Kumkum Malhotra is the most beautiful book I have read in a while. It’s vivid and grotesque and it’s the book that managed to get me out of my reading slump. In only 47 pages, Preti Taneja manages to tell the story of a woman whose life is perfectly normal, perfectly respectable, and then changes so suddenly and in such unexpected ways that it will leave you speechless.



Kumkum Malhotra is a respectable woman. She has a husband and children, and her life is normal, routine-like. One day she is preparing herself for an important dinner with relatives, and everything is supposed to go smoothly. But then something happens that changes her, changes her family, changes her entire life. The author is so damn talented that I didn’t see this change coming, at least not the way it happened. I was expecting something mildly interesting, nothing major, but I was left speechless. Preti Taneja’s writing style is so intense that this change is nothing short of grotesque. I’m not easily disgusted when I read, but her description of the scene made me feel slightly queasy.

Everything after that reads like someone slowly falling deeper and deeper, Kumkum’s life getting worse with every page, her mind and everything around her deteriorating. The blurb of the novella says that her sense of self unravels, and I think that’s genuinely the best way of putting it. There are sudden changes of emotion, and with those the writing style changes as well, faster and louder when the events are hectic, slower and more quiet when everything seems to stand still and the days just pass, one after the other. Certain scenes read like someone is punching you in the stomach, not just when they’re disgusting, but when they involve simple family life, conversations between people who are supposed to love and treat each other kindly, but who only know how to use harsh words.

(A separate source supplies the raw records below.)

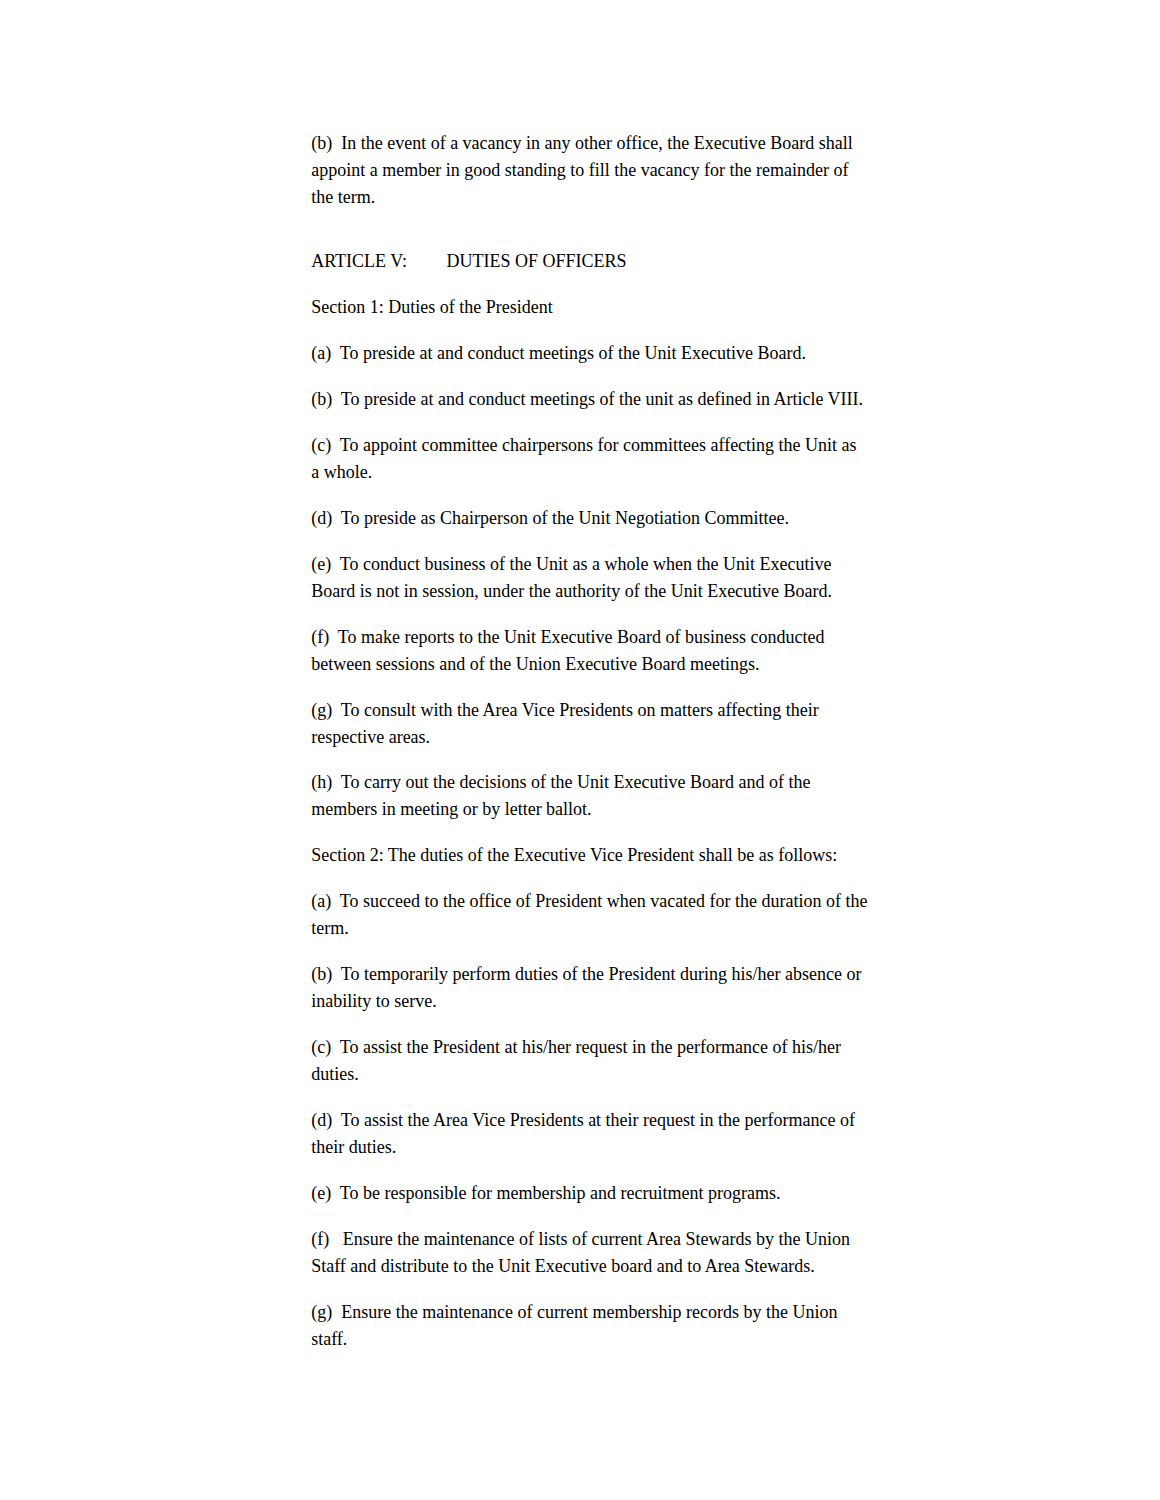(b) In the event of a vacancy in any other office, the Executive Board shall appoint a member in good standing to fill the vacancy for the remainder of the term.
ARTICLE V: DUTIES OF OFFICERS
Section 1: Duties of the President
(a) To preside at and conduct meetings of the Unit Executive Board.
(b) To preside at and conduct meetings of the unit as defined in Article VIII.
(c) To appoint committee chairpersons for committees affecting the Unit as a whole.
(d) To preside as Chairperson of the Unit Negotiation Committee.
(e) To conduct business of the Unit as a whole when the Unit Executive Board is not in session, under the authority of the Unit Executive Board.
(f) To make reports to the Unit Executive Board of business conducted between sessions and of the Union Executive Board meetings.
(g) To consult with the Area Vice Presidents on matters affecting their respective areas.
(h) To carry out the decisions of the Unit Executive Board and of the members in meeting or by letter ballot.
Section 2: The duties of the Executive Vice President shall be as follows:
(a) To succeed to the office of President when vacated for the duration of the term.
(b) To temporarily perform duties of the President during his/her absence or inability to serve.
(c) To assist the President at his/her request in the performance of his/her duties.
(d) To assist the Area Vice Presidents at their request in the performance of their duties.
(e) To be responsible for membership and recruitment programs.
(f) Ensure the maintenance of lists of current Area Stewards by the Union Staff and distribute to the Unit Executive board and to Area Stewards.
(g) Ensure the maintenance of current membership records by the Union staff.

On the back of the novella, someone compared Preti’s writing to Katherine Mansfield’s, but I don’t entirely agree. Their themes are similar in that they both depict family life in an honest way, showing the raw aspects of marriage, and the bleakness a lot of women face on an everyday basis. But I think their writing styles are quite different. Mansfield is vivid as well, but in a less haunting and more lively way.

I recently discovered that this little book is part of a series of novellas, all following women whose lives change drastically, and as soon as I found out I went and bought the other two that are in the collection so far. They are all absolutely stunning, but so far the cover of this one is definitely my favourite. The little gothic-style picture in the corner is the most beautiful artwork I’ve seen in a long time, and I think it’s especially impressive considering that these books are all created by a small, independent publisher called Gatehouse Press. All of their books sound and look amazing, so definitely check them out! I was also told that Preti Taneja has a book deal for a full novel, called We That Are Young, which will be released by Galley Beggar Press in July this year. It’s a re-telling of Shakespeare’s King Lear set in contemporary India, which (even though I haven’t read King Lear) sounds amazing, so I will definitely get my hands on that!

I cannot recommend this book highly enough. If you’re looking for a beautifully written story set in India, if you want to start reading literary fiction, or even if you’re just looking for a short novella you can finish in one sitting – read this! And if you already have, do let me know what you thought of it!